Meus dedos cerraram-se, o couro dos meus luvas rangeram. A capa de Melancolia, que carregava atrás de mim, agitada pela brisa noturna, eu observei uma alcateia de oficiais sob a própria bandeira de Helike avançando ao centro do destacamento. Cinco deles, em armadura castigada pelo tempo, com lâminas guardadas às suas lados. Seus capacetes cônicos com crista ostentavam penas cerimoniais vermelhas que se projetavam como uma poça de sangue, e sob a aba do capacete duas faixas curvas de aço marcaram seus olhos. Daquelas, uma capa de malha descende até os peitos, a oficial de comando entre eles desembainhou a sua para mostrar uma boca marcada por cicatrizes.
“Rainha Negra,” disse o helikeano com sotaque limiezano, “eu-”
“Prostrem-se,” interrompi suavemente.
No silêncio que seguiu, a palavra soou como um trovão. Houve uma pausa, o vento passando seus dedos invisíveis na camada de neve entre nós. Os oficiais reunidos atrás do porta-voz se ajustaram contrários à ordem. A líder deles levantou a mão.
“Servimos ao Tirano de Helike,” respondeu ela. “E nos curvamos perante ninguém mais.”
Minha staff se ergueu, e com um estalo retumbante a trouxe contra o solo nevado. A ordem que não tinha sido dita pela minha boca ecoou na Noite como uma sentença ondulante, e sob o sorriso da lua crescente, o véu sob o qual nos aproximáramos foi rasgado. Os estandartes e sigilos saíram como os mastros de um navio no mar completamente em silêncio, tremulando em murmúrios baixos. Vermelho, preto e azul, entrecruzados por traços de prata e ouro. Entre eles, dois se destacavam mais que todos os outros. Ocre em ouro incrustado, uma flor de chuva em flor. Rumena. Violeta cortada por prata, uma árvore com círculos gêmeos inacabados. Losara. Vinte mil drows permaneciam estáticos ao redor dos cavaleiros de Helike, pele cinza tingida pelas cores de seus sigilos. O medo atravessou os assassinos blindados de aço, jurados ao Tirano, como um calafrio súbito e brutal.
“Prostrem-se,” eu disse suavemente, “ou que os deuses sejam testemunhas, eu vou matar todos vocês.”
Silhuetas passaram por meu rosto, duas corujas voando bem acima, passando entre a luz da lua e minha silhueta. Criando sombras afiadas como navalhas enquanto as Irmãs sorriam contra meu pescoço, Andronike assobiando em aprovação. Ela não tinha esquecido o pesadelo feito de Rochelant, e não nutria amor por aqueles que serviam seu arquiteto maniaco. Encontrei os olhos pálidos do líder deles, circundados por aço, e vi o medo se espalhar por eles como tinta na água. As palavras seguintes foram apressadas, e sequer chamaram minha atenção enquanto os soldados começavam a desmontar.
Sob a lua crescente, quatro mil kataphractoi ajoelharam na neve.
“Continuem de joelhos,” eu disse. “Até eu mandar vocês se levantarem.”
Zombie atendeu à minha vontade e virou-se, deixando-os com as botas na neve, e eu fui buscar meu Quarto Exército para trazê-lo de volta ao seu posto.

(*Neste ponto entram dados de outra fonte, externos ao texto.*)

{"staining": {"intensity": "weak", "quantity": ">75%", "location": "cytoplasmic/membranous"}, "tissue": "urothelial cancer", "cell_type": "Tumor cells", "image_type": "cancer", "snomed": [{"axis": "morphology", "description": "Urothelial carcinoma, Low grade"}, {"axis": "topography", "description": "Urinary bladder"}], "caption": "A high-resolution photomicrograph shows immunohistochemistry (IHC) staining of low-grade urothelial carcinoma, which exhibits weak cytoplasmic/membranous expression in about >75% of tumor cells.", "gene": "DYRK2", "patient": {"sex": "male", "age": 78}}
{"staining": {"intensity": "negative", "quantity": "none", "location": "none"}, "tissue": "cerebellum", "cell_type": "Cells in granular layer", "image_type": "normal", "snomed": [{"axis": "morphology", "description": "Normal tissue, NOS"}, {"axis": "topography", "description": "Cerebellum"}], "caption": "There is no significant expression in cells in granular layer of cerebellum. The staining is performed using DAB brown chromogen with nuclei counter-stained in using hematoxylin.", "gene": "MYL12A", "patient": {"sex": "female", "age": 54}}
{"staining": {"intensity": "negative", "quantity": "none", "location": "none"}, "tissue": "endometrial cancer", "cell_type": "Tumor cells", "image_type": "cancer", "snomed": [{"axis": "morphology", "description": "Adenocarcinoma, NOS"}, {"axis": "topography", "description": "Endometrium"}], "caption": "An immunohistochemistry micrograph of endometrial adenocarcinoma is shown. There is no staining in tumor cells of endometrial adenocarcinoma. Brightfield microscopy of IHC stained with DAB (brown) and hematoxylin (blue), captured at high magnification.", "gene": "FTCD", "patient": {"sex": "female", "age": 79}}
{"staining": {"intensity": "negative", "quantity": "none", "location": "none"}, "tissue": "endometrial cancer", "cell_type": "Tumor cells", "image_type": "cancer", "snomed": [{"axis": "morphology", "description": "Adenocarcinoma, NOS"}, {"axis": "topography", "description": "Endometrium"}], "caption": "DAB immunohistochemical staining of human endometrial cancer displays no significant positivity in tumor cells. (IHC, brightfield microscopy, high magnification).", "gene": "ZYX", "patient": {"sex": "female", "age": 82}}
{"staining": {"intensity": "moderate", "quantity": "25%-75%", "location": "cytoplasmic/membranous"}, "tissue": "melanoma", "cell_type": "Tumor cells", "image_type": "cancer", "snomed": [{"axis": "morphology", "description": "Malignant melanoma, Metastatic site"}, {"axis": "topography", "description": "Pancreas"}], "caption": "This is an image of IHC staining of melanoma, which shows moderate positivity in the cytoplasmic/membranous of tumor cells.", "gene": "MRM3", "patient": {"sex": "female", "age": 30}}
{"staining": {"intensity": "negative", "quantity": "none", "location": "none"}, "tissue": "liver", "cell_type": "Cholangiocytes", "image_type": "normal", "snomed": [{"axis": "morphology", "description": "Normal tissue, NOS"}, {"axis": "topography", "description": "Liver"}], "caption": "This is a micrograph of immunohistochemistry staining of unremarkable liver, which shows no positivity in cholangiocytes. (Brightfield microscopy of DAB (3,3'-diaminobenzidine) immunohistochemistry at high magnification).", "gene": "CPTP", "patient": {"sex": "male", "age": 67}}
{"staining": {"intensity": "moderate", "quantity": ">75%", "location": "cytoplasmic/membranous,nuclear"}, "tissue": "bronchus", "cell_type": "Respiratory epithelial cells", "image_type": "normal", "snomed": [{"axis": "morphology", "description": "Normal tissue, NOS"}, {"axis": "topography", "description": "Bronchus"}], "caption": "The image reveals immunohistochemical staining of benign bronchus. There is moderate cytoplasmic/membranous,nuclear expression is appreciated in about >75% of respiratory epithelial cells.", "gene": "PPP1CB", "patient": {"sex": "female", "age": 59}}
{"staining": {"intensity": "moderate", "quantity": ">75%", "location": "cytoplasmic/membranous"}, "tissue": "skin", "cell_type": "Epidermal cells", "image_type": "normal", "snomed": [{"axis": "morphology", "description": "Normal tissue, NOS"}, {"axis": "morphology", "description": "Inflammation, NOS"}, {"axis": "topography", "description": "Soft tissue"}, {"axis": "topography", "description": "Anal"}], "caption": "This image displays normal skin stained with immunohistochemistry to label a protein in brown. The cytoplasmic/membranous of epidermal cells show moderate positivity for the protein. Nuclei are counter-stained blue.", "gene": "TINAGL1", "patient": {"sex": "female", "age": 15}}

Começaram a soar os gritos da fortificação de estacas quando eu me aproximei a menos de noventa metros. Atrás das paliçadas de madeira, o acampamento do Quarto Exército se acendera com fogo e fervor, como uma colmeia borbulhante. Tochas acendidas iluminaram, e a muralha que me voltava de frente foi aberta. A setenta metros, consegui distinguir as fileiras de soldados formando uma avenida de aço que se aprofundava no acampamento do Quarto. Quando cheguei a sessenta metros, uma silhueta alada desceu do céu e pousou diante de mim numa sopa de neve. E... madeira? O que fazia um poste — Zombie, o Terceiro, com olhos azul-claro brilhando de alegria — mugiu alto e galopou até meu lado. Notei um sorriso no meu lábio e passei a mão enguantada pela crina dela.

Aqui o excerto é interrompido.